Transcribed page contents

^^^^^^^^

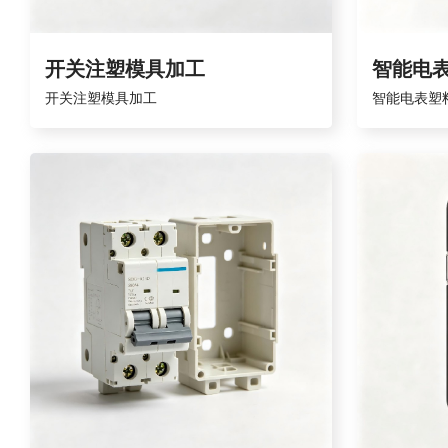
开关注塑模具加工
智能电
开关注塑模具加工
智能电表塑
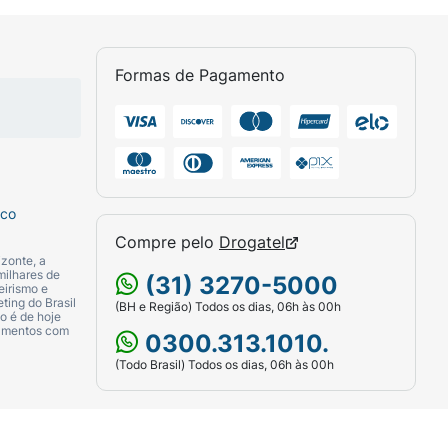
Formas de Pagamento
sco
Compre pelo
Drogatel
zonte, a
milhares de
(31) 3270-5000
eirismo e
ting do Brasil
(BH e Região) Todos os dias, 06h às 00h
o é de hoje
camentos com
0300.313.1010.
(Todo Brasil) Todos os dias, 06h às 00h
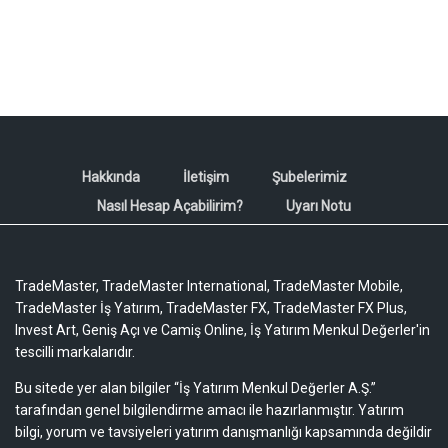
Hakkında
İletişim
Şubelerimiz
Nasıl Hesap Açabilirim?
Uyarı Notu
TradeMaster, TradeMaster International, TradeMaster Mobile,
TradeMaster İş Yatırım, TradeMaster FX, TradeMaster FX Plus,
Invest Art, Geniş Açı ve Camiş Online, İş Yatırım Menkul Değerler'in
tescilli markalarıdır.
Bu sitede yer alan bilgiler “İş Yatırım Menkul Değerler A.Ş.”
tarafından genel bilgilendirme amacı ile hazırlanmıştır. Yatırım
bilgi, yorum ve tavsiyeleri yatırım danışmanlığı kapsamında değildir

^^^^^^^^

§ Work to be completed: Please list every line of the records that contains "Değerler".

§ Task response:
Invest Art, Geniş Açı ve Camiş Online, İş Yatırım Menkul Değerler'in
Bu sitede yer alan bilgiler “İş Yatırım Menkul Değerler A.Ş.”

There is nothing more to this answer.